*DIRECTIONS FOR THIS TASK*: Using the data beneath this instruction, retype only the lines from the one that contains "Represents the amounts" down to the one that contains "Accrued and Other Liabilities", both included, exactly as they appear.

*SOURCE MATERIAL*:
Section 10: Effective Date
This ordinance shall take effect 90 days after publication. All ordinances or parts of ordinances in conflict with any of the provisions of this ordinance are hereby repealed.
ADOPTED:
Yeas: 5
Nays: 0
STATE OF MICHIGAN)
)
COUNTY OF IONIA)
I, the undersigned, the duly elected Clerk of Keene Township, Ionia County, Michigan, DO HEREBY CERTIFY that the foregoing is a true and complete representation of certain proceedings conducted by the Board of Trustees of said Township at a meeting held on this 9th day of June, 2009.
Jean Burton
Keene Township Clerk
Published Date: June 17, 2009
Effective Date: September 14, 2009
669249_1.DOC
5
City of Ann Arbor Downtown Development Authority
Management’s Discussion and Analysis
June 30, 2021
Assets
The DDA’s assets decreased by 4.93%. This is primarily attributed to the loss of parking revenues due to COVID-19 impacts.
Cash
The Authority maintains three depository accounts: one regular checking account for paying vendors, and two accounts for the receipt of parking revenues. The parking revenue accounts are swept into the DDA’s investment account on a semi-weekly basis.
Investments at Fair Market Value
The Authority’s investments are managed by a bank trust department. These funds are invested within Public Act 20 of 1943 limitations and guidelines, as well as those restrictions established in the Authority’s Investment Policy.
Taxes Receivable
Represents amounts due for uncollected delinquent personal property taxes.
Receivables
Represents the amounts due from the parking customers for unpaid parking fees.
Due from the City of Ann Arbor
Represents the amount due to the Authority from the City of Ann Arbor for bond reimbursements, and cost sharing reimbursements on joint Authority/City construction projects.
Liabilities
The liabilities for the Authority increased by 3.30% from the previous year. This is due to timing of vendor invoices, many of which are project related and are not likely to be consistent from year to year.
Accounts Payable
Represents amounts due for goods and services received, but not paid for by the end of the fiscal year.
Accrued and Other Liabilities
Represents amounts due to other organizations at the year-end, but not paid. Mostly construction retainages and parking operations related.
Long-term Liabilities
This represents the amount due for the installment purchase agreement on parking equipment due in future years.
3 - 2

*REPLY TO THE TASK*:
Represents the amounts due from the parking customers for unpaid parking fees.
Due from the City of Ann Arbor
Represents the amount due to the Authority from the City of Ann Arbor for bond reimbursements, and cost sharing reimbursements on joint Authority/City construction projects.
Liabilities
The liabilities for the Authority increased by 3.30% from the previous year. This is due to timing of vendor invoices, many of which are project related and are not likely to be consistent from year to year.
Accounts Payable
Represents amounts due for goods and services received, but not paid for by the end of the fiscal year.
Accrued and Other Liabilities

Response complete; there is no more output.